“Nearly the entire U.S. population consumes a diet that is not on par with recommendations,” is the conclusion of a report published online on August 11, 2010 in the Journal of Nutrition.
Susan M. Krebs Smith and her colleagues at the National Cancer Institute evaluated data from 16,338 individuals aged 2 and older who participated in the 2001-2004 National Health and Nutrition Examination Survey (NHANES). Quantities of foods reported in 24 hour dietary recall interviews were categorized into groups included in the USDA’s food pyramid, which diagrams the recommended dietary intake of total fruits, whole fruits, total vegetables, dark green vegetables orange vegetables, legumes, starchy vegetables, other vegetables, milk, total grains, whole grains, meat and beans, and oils.
With the exception of total grains, and meat and beans, the majority of the sample surveyed failed to consume the minimum recommendations for each food group.

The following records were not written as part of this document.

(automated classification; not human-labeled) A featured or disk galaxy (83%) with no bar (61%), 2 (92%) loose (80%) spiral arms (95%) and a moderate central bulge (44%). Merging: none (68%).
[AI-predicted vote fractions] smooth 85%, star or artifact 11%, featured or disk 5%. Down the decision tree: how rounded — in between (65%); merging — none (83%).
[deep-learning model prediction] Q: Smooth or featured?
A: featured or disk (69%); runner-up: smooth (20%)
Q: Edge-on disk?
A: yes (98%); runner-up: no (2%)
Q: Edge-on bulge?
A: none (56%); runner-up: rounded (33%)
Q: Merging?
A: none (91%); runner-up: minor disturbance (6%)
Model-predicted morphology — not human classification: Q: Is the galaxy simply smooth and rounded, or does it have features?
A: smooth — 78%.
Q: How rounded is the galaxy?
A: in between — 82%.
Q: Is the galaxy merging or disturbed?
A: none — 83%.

Of 14 groups analyzed according to age and gender, two to three year olds had the least inadequate intake of total fruit, whole fruit, orange vegetables, legumes and milk. Almost all participants failed to consume enough dark green vegetables, orange vegetables, legumes and whole grains. Total vegetable and milk recommendations were unmet by most people in over half of the groups. Empty calories, including solid fats, added sugars and alcoholic beverages were overconsumed by more than 90 percent of those aged 70 and younger. Even though the recommended limit for alcoholic beverages for men is twice that of women, more men than women exceeded their limit, particularly those aged 31 to 50. Women aged 19 to 30 consumed less than the recommended intake in 8 of the 14 groups.
“This analysis indicates that nearly the entire U.S. population consumes a diet with fewer vegetables and whole grains than recommended and that a large majority underconsume fruits, milk, and oils relative to recommendations,” the authors write.

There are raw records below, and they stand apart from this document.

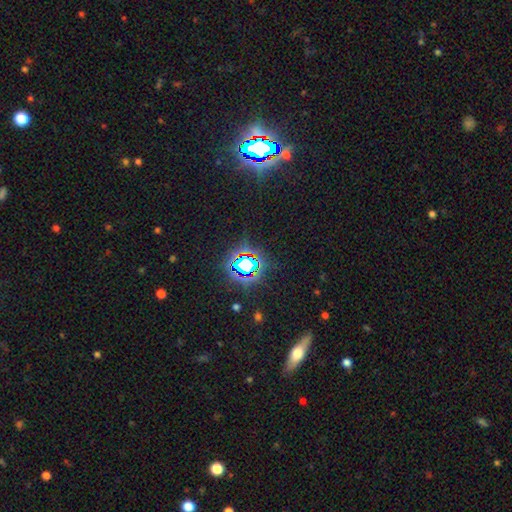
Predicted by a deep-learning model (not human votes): Morphology: type=star or artifact (77%).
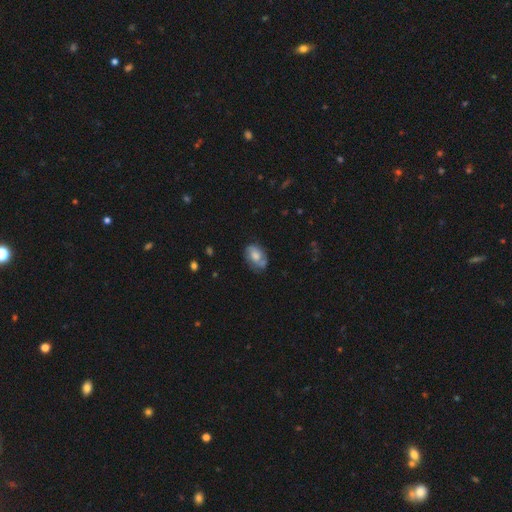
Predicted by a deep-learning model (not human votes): Smooth or featured? Predicted: smooth (p=0.46, tied with featured or disk). Merging? Predicted: none (p=0.61).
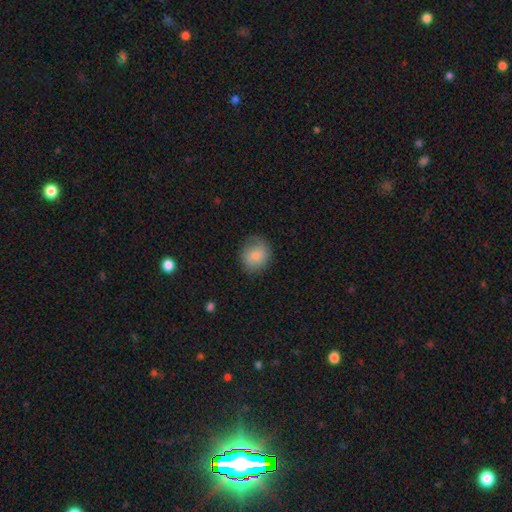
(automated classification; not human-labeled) This is likely a smooth galaxy (79%). How rounded: likely round (78%). Merging: likely none (77%).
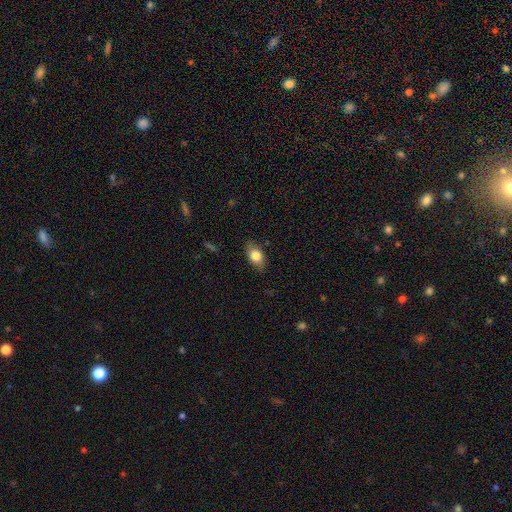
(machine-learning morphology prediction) Overall: smooth (78%). How rounded: in between (86%). Merging: none (80%).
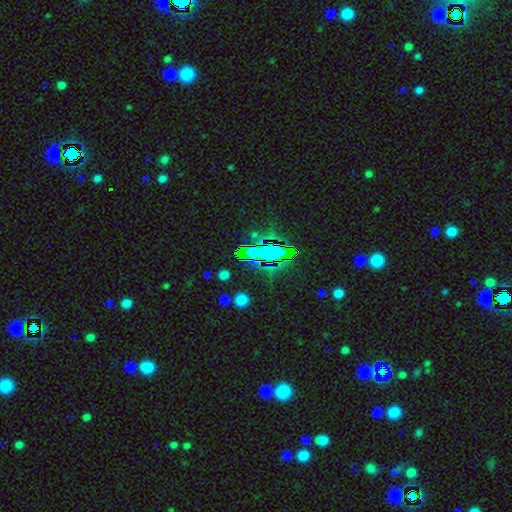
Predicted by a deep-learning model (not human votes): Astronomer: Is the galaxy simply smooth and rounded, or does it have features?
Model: star or artifact — 66%.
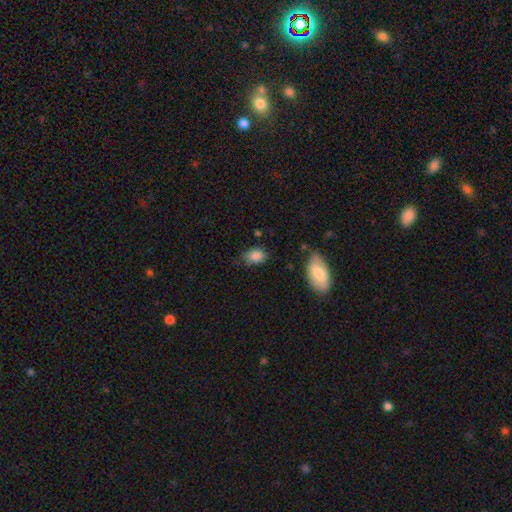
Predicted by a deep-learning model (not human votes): smooth 85%, star or artifact 9%, featured or disk 6%. Down the decision tree: how rounded — in between (78%); merging — none (67%).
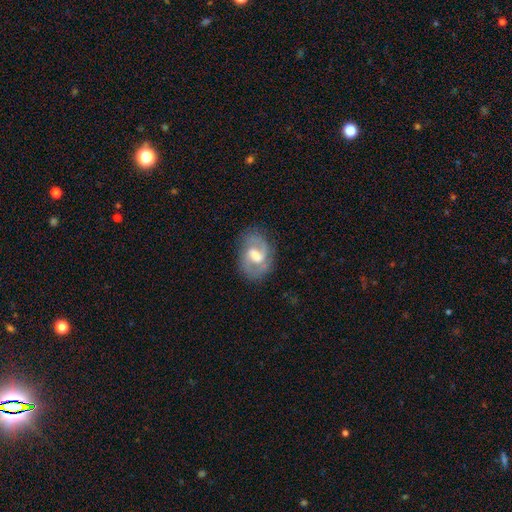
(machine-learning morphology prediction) featured or disk 78%, smooth 17%, star or artifact 6%. Down the decision tree: edge-on disk — no (97%); bar — weak (58%); spiral arms — yes (90%); spiral arm count — 2 (82%); spiral winding — medium (52%); bulge size — moderate (58%); merging — none (75%).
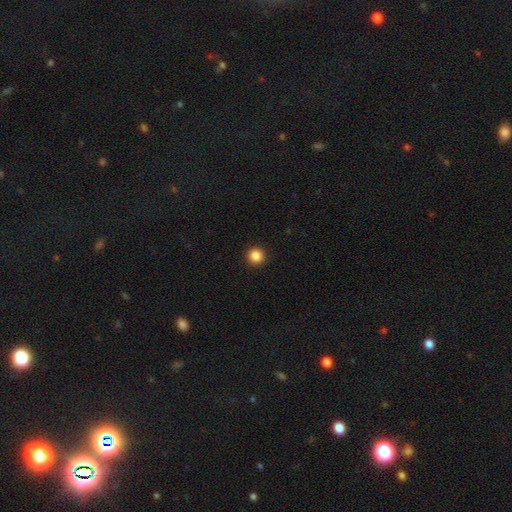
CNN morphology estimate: This appears to be a smooth galaxy with no disk features (86%) that is round (95%). Merging: none (93%).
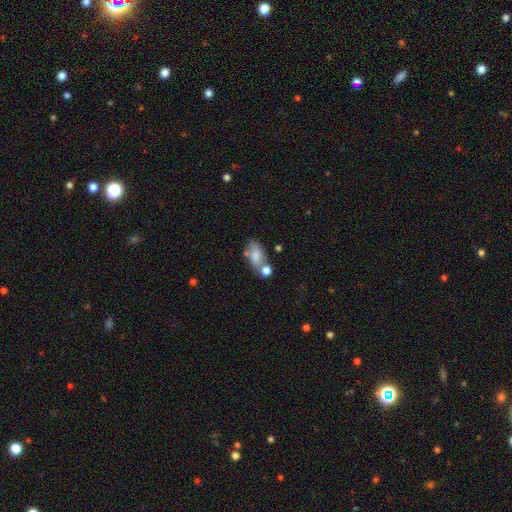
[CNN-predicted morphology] A smooth galaxy with no disk features (72%) that is in between round and cigar-shaped (88%).

Vote fractions:
- Smooth or featured? smooth: 72% / featured or disk: 19% / star or artifact: 9%
- How rounded? in between: 88% / round: 9% / cigar-shaped: 3%
- Merging? none: 42% / merger: 30% / minor disturbance: 19% / major disturbance: 9%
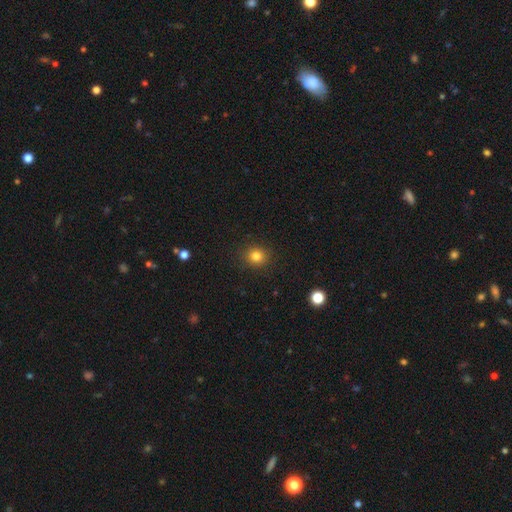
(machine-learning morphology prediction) This is clearly a smooth galaxy (82%). How rounded: clearly round (83%). Merging: clearly none (90%).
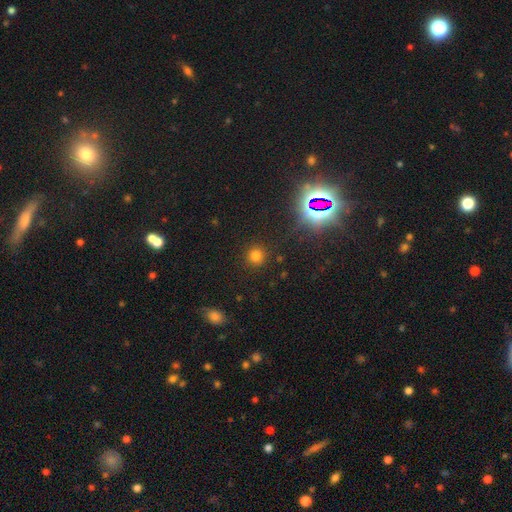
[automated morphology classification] A smooth galaxy with no disk features (73%) that is round (91%).

Vote fractions:
- Smooth or featured? smooth: 73% / star or artifact: 21% / featured or disk: 6%
- How rounded? round: 91% / in between: 8% / cigar-shaped: 1%
- Merging? none: 89% / minor disturbance: 7% / major disturbance: 3% / merger: 2%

“The stark contrasts observed between the diets of Americans as well as the U.S. food supply and current dietary guidance underscore the need for individual- and environmental-level interventions to facilitate healthier dietary intake patterns. Without such interventions, the diets of most U.S. adults and children will continue to be markedly divergent from recommendations, a worrisome state in the context of the obesity epidemic and alarming rates of other diet-related chronic diseases.”
With this sad state of the American diet it is no wonder we see diseases of all sorts skyrocketing – we are eating way too many empty calories and receiving too few essential nutrients.